> Materials provided:
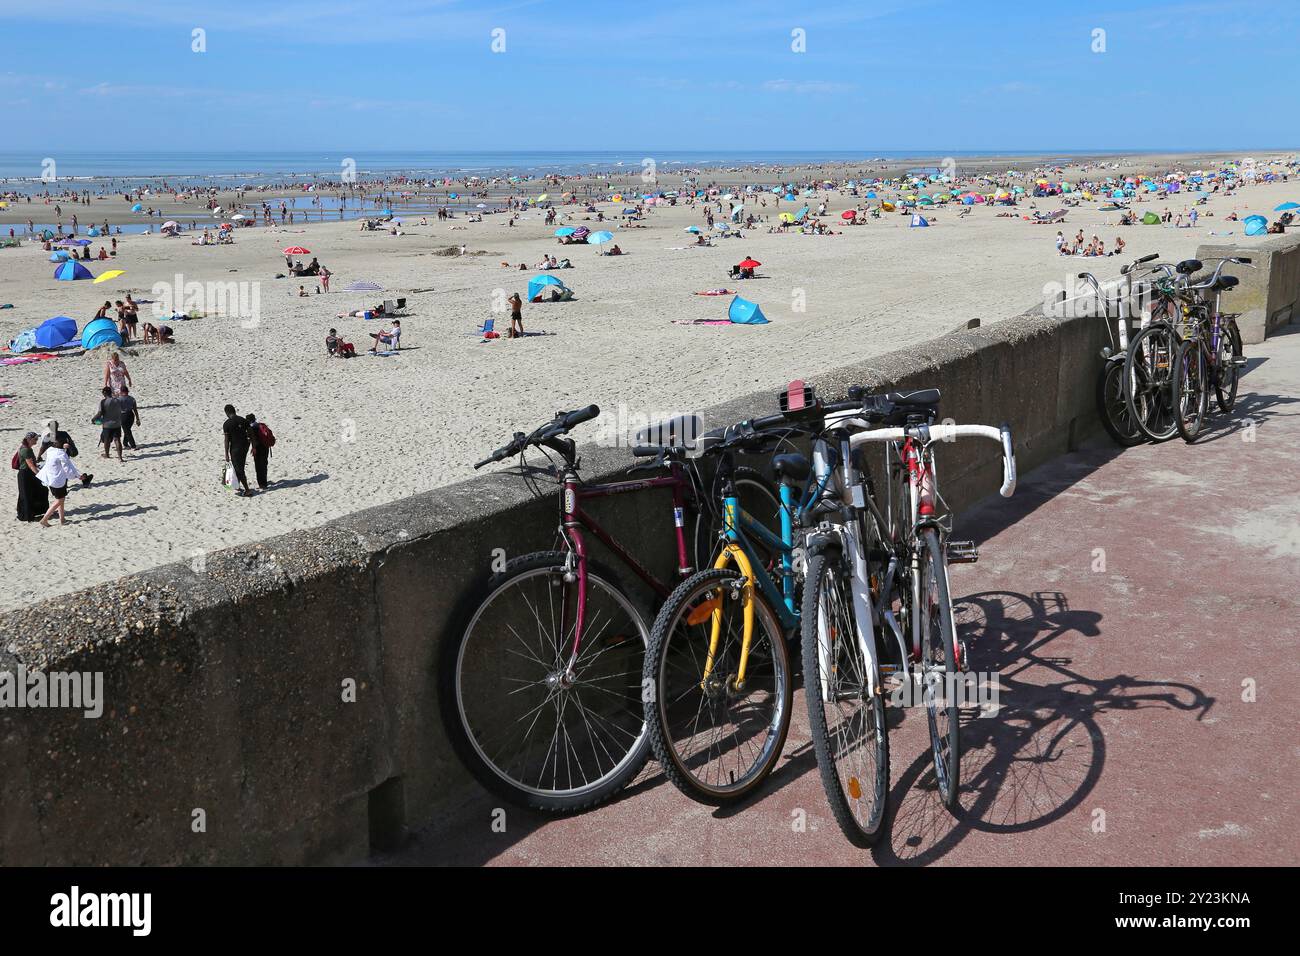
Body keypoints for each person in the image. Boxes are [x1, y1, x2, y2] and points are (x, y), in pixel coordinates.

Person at [36, 443, 82, 527]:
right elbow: (67, 468)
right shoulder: (61, 454)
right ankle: (44, 519)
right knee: (59, 500)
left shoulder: (50, 450)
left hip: (51, 478)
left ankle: (62, 519)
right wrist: (78, 476)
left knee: (61, 498)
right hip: (58, 480)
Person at [15, 432, 48, 522]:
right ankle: (27, 516)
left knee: (37, 491)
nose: (37, 441)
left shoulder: (25, 448)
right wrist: (40, 475)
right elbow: (30, 465)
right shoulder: (26, 450)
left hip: (28, 474)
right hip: (26, 475)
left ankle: (34, 513)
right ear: (29, 440)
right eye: (35, 439)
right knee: (26, 495)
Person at [223, 404, 253, 496]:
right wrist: (253, 445)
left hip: (235, 448)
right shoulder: (243, 420)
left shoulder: (227, 424)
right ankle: (237, 485)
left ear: (227, 413)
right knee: (240, 466)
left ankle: (247, 490)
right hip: (245, 447)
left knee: (239, 469)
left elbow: (227, 440)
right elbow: (251, 433)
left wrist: (226, 454)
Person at [97, 387, 125, 461]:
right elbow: (122, 409)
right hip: (117, 423)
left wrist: (94, 419)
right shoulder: (117, 400)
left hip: (107, 424)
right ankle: (120, 457)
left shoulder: (103, 402)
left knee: (107, 440)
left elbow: (100, 413)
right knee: (117, 440)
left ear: (105, 393)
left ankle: (107, 454)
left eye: (103, 392)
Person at [246, 413, 272, 490]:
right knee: (264, 464)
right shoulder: (261, 425)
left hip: (257, 448)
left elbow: (253, 439)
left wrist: (253, 448)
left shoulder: (251, 428)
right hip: (265, 447)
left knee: (258, 466)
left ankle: (261, 484)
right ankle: (264, 482)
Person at [118, 385, 140, 450]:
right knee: (127, 430)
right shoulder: (132, 399)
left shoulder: (119, 399)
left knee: (127, 431)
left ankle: (133, 445)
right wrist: (137, 418)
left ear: (121, 392)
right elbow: (135, 409)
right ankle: (125, 443)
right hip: (131, 415)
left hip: (123, 415)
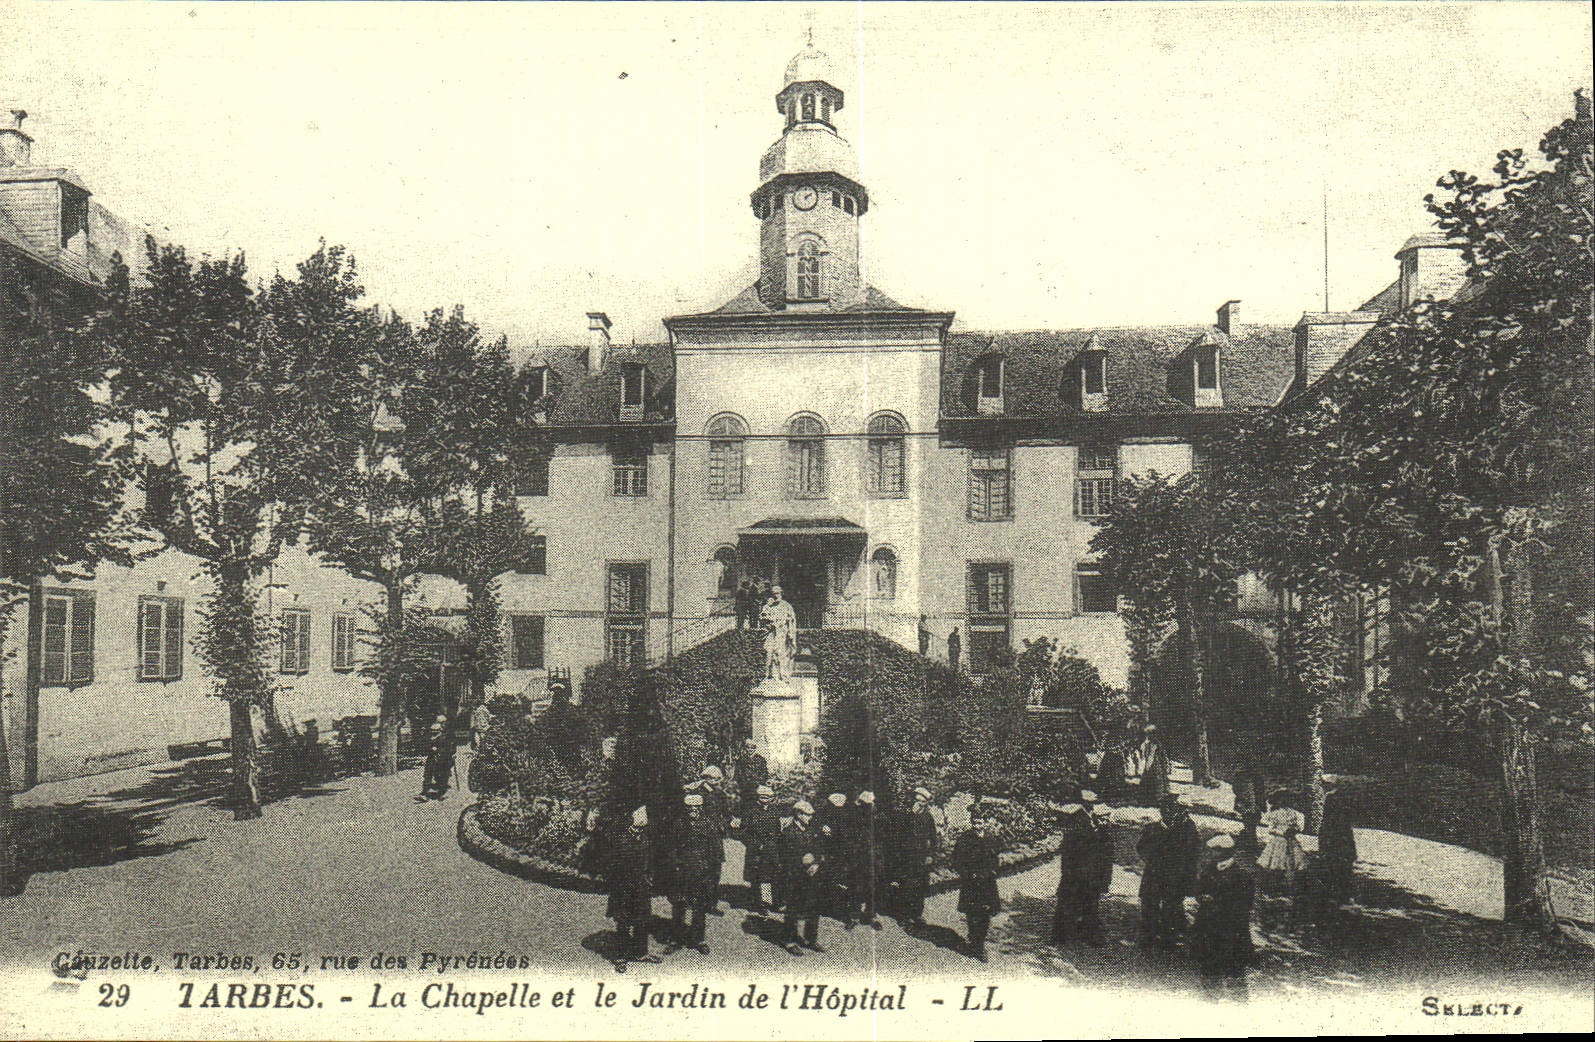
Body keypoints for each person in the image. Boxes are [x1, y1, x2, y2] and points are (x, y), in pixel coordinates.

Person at [1193, 834, 1255, 1001]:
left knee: (1235, 980)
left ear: (1225, 852)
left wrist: (1216, 903)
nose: (1211, 854)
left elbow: (1243, 907)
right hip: (1208, 931)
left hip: (1231, 935)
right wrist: (1203, 897)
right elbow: (1199, 891)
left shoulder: (1243, 877)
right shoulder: (1208, 871)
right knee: (1209, 977)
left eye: (1214, 851)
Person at [1136, 795, 1200, 949]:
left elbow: (1193, 855)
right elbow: (1141, 848)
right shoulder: (1152, 828)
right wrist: (1151, 860)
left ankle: (1168, 938)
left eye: (1173, 810)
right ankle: (1148, 936)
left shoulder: (1188, 829)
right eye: (1165, 810)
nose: (1168, 813)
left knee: (1172, 905)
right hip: (1154, 874)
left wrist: (1188, 879)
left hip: (1175, 876)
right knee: (1149, 903)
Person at [605, 805, 660, 972]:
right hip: (623, 887)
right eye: (638, 823)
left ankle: (640, 952)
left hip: (641, 886)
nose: (640, 827)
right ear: (631, 822)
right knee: (624, 921)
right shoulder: (620, 839)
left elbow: (649, 861)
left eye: (642, 824)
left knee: (642, 920)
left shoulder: (644, 838)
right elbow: (612, 865)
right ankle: (620, 956)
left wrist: (649, 878)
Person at [665, 794, 721, 955]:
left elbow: (715, 852)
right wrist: (674, 867)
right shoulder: (679, 824)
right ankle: (676, 939)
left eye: (696, 808)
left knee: (699, 907)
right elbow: (671, 849)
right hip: (682, 873)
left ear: (701, 809)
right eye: (690, 808)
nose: (693, 811)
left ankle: (699, 939)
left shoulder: (708, 825)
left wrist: (712, 874)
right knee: (679, 906)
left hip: (702, 873)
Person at [953, 803, 1002, 962]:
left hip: (987, 883)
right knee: (972, 913)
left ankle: (979, 943)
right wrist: (967, 874)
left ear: (985, 823)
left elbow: (995, 859)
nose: (977, 825)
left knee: (985, 914)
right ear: (971, 822)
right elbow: (957, 861)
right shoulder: (964, 839)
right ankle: (974, 943)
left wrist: (993, 870)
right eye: (974, 822)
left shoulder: (991, 838)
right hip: (971, 883)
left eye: (980, 822)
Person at [1051, 802, 1099, 946]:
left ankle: (1086, 935)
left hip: (1087, 872)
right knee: (1067, 903)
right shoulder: (1076, 819)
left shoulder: (1094, 819)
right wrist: (1069, 872)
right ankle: (1060, 936)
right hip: (1075, 872)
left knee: (1088, 903)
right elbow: (1068, 850)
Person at [780, 800, 825, 954]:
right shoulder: (788, 833)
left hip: (812, 875)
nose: (810, 818)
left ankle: (810, 939)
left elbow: (820, 848)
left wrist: (816, 863)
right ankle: (789, 941)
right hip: (795, 876)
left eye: (811, 815)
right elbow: (785, 857)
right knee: (793, 909)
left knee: (813, 907)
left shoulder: (812, 830)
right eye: (807, 814)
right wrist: (802, 861)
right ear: (798, 814)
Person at [897, 786, 939, 927]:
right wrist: (911, 816)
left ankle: (916, 914)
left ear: (926, 803)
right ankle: (904, 915)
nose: (919, 804)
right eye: (917, 801)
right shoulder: (905, 816)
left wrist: (931, 856)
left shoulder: (928, 818)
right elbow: (899, 835)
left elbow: (933, 839)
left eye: (922, 802)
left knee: (920, 886)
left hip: (922, 857)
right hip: (908, 857)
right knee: (907, 885)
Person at [738, 784, 781, 913]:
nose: (765, 799)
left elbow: (777, 829)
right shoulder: (750, 811)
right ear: (758, 797)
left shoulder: (774, 811)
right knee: (757, 877)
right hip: (756, 850)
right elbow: (743, 833)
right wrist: (756, 845)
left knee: (770, 876)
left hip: (771, 849)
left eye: (768, 797)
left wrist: (775, 843)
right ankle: (759, 904)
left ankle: (771, 902)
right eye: (762, 797)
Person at [815, 792, 856, 927]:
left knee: (841, 883)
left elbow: (848, 837)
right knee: (832, 882)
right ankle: (831, 908)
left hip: (842, 855)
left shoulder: (847, 817)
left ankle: (843, 912)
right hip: (832, 854)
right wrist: (823, 830)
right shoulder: (825, 814)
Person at [1316, 776, 1357, 906]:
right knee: (1344, 865)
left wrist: (1322, 836)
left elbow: (1326, 817)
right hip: (1343, 834)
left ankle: (1333, 894)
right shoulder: (1347, 797)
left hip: (1333, 834)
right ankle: (1346, 895)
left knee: (1332, 864)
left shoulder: (1330, 797)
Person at [1257, 790, 1307, 893]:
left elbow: (1299, 827)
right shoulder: (1276, 813)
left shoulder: (1295, 814)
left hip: (1291, 840)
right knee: (1277, 863)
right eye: (1283, 800)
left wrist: (1293, 831)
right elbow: (1271, 829)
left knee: (1291, 861)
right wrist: (1282, 832)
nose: (1286, 802)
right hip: (1278, 841)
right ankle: (1274, 885)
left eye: (1288, 800)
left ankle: (1288, 885)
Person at [851, 790, 884, 931]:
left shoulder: (878, 818)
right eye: (867, 804)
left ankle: (872, 915)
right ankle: (854, 916)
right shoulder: (855, 817)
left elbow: (882, 838)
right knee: (857, 886)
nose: (870, 807)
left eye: (871, 804)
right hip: (859, 857)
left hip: (873, 857)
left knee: (873, 886)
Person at [1087, 803, 1116, 939]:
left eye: (1107, 818)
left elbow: (1108, 858)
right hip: (1090, 873)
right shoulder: (1091, 834)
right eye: (1102, 818)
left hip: (1101, 873)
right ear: (1095, 818)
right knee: (1090, 898)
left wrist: (1106, 878)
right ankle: (1090, 928)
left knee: (1094, 898)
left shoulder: (1107, 833)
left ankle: (1091, 922)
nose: (1105, 821)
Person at [1125, 723, 1169, 807]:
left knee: (1155, 779)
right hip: (1155, 764)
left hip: (1155, 764)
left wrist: (1148, 765)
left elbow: (1152, 756)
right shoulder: (1150, 744)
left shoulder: (1154, 744)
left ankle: (1155, 798)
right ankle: (1152, 798)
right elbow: (1148, 755)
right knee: (1153, 779)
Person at [761, 585, 798, 681]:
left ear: (781, 593)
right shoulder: (770, 606)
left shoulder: (786, 606)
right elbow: (763, 618)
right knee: (769, 653)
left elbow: (792, 621)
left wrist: (791, 634)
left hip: (782, 634)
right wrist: (767, 623)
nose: (775, 595)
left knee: (781, 654)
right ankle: (771, 676)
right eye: (773, 594)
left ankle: (783, 677)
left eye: (777, 593)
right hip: (771, 633)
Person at [419, 714, 455, 801]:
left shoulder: (448, 733)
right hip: (432, 757)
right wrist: (430, 748)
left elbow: (451, 745)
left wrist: (451, 753)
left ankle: (442, 793)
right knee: (428, 774)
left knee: (442, 775)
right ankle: (425, 793)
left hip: (444, 758)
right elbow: (426, 744)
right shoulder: (431, 734)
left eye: (442, 722)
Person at [734, 739, 769, 813]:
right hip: (744, 788)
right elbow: (737, 774)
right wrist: (742, 783)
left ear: (755, 748)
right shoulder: (741, 760)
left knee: (756, 808)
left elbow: (764, 774)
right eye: (748, 747)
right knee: (745, 808)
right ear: (745, 748)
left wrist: (758, 782)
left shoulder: (761, 759)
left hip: (757, 787)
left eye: (752, 748)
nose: (750, 750)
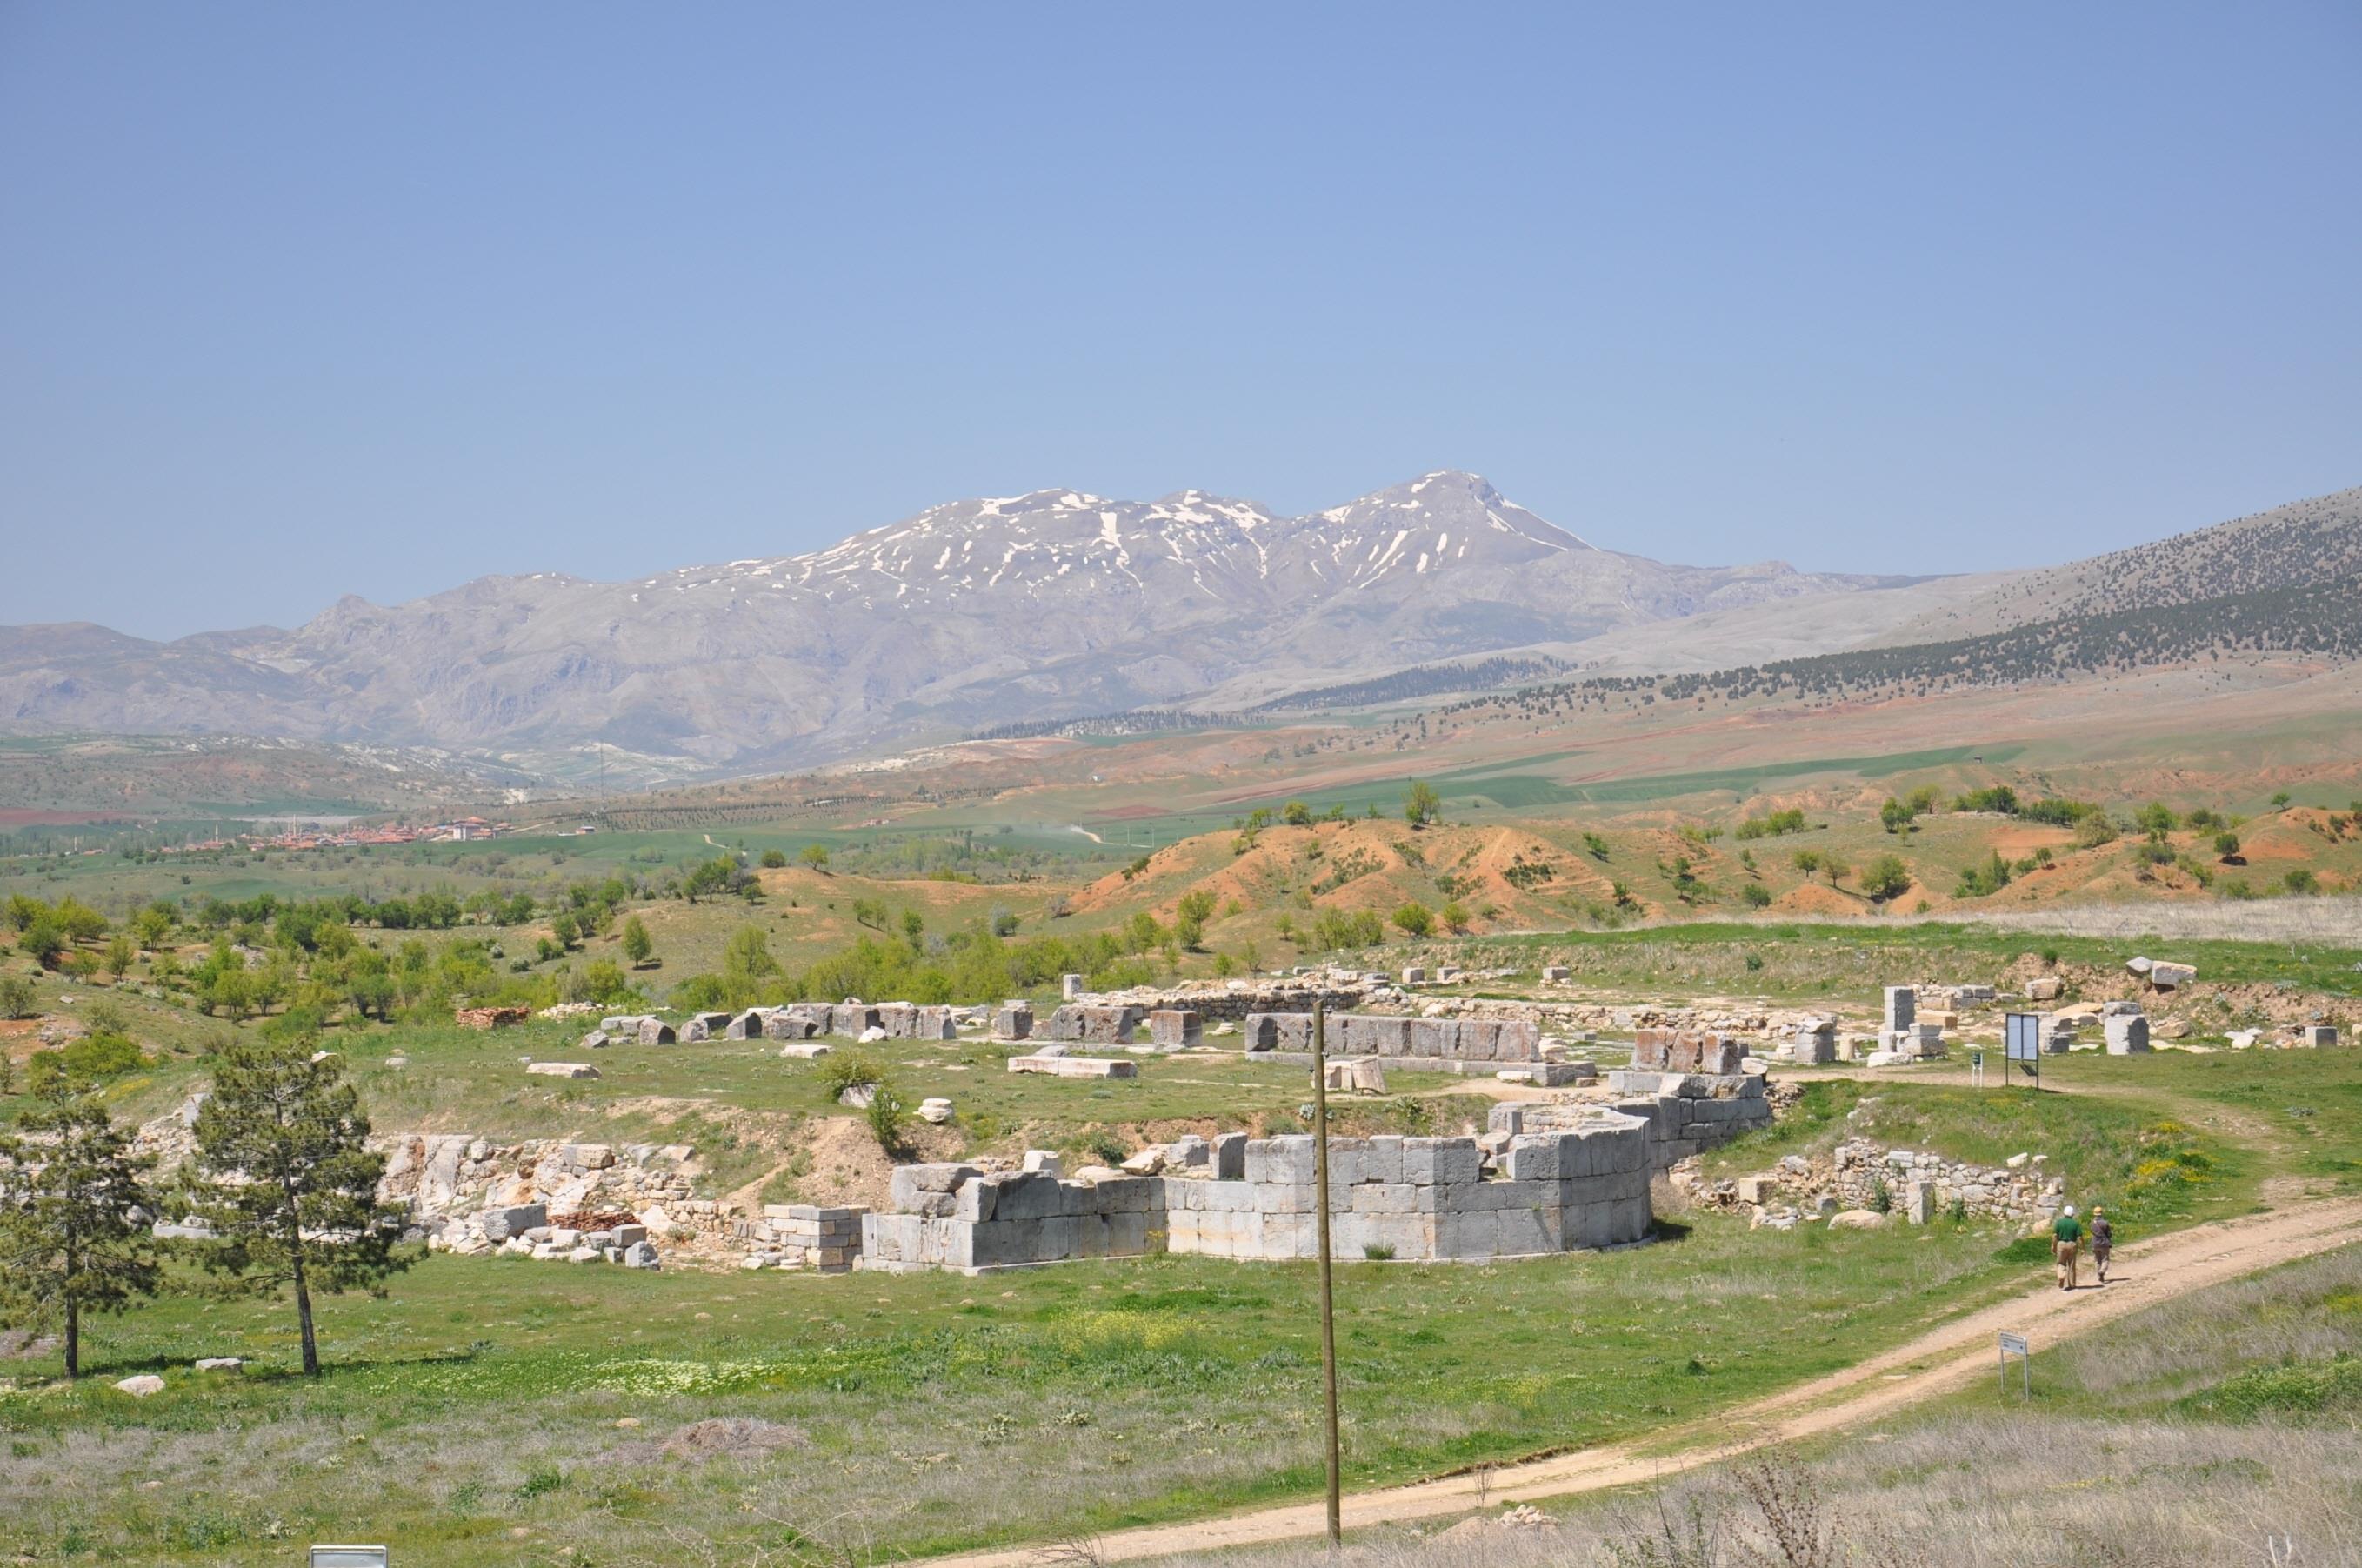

> Exercise:
All that is wanted is an exact copy of the lines above from the one with "left elbow: (649, 861)" through the one with "right wrist: (911, 816)", with both ends included.

> Response to this task:
left elbow: (649, 861)
left eye: (642, 824)
left knee: (642, 920)
left shoulder: (644, 838)
right elbow: (612, 865)
right ankle: (620, 956)
left wrist: (649, 878)
Person at [665, 794, 721, 955]:
left elbow: (715, 852)
right wrist: (674, 867)
right shoulder: (679, 824)
right ankle: (676, 939)
left eye: (696, 808)
left knee: (699, 907)
right elbow: (671, 849)
right hip: (682, 873)
left ear: (701, 809)
right eye: (690, 808)
nose: (693, 811)
left ankle: (699, 939)
left shoulder: (708, 825)
left wrist: (712, 874)
right knee: (679, 906)
left hip: (702, 873)
Person at [953, 803, 1002, 962]:
left hip: (987, 883)
right knee: (972, 913)
left ankle: (979, 943)
right wrist: (967, 874)
left ear: (985, 823)
left elbow: (995, 859)
nose: (977, 825)
left knee: (985, 914)
right ear: (971, 822)
right elbow: (957, 861)
right shoulder: (964, 839)
right ankle: (974, 943)
left wrist: (993, 870)
right eye: (974, 822)
left shoulder: (991, 838)
right hip: (971, 883)
left eye: (980, 822)
Person at [1051, 802, 1099, 946]:
left ankle: (1086, 935)
left hip: (1087, 872)
right knee: (1067, 903)
right shoulder: (1076, 819)
left shoulder: (1094, 819)
right wrist: (1069, 872)
right ankle: (1060, 936)
right hip: (1075, 872)
left knee: (1088, 903)
right elbow: (1068, 850)
Person at [780, 800, 825, 954]:
right shoulder: (788, 833)
left hip: (812, 875)
nose: (810, 818)
left ankle: (810, 939)
left elbow: (820, 848)
left wrist: (816, 863)
right ankle: (789, 941)
right hip: (795, 876)
left eye: (811, 815)
right elbow: (785, 857)
right knee: (793, 909)
left knee: (813, 907)
left shoulder: (812, 830)
right eye: (807, 814)
right wrist: (802, 861)
right ear: (798, 814)
Person at [897, 786, 939, 927]:
right wrist: (911, 816)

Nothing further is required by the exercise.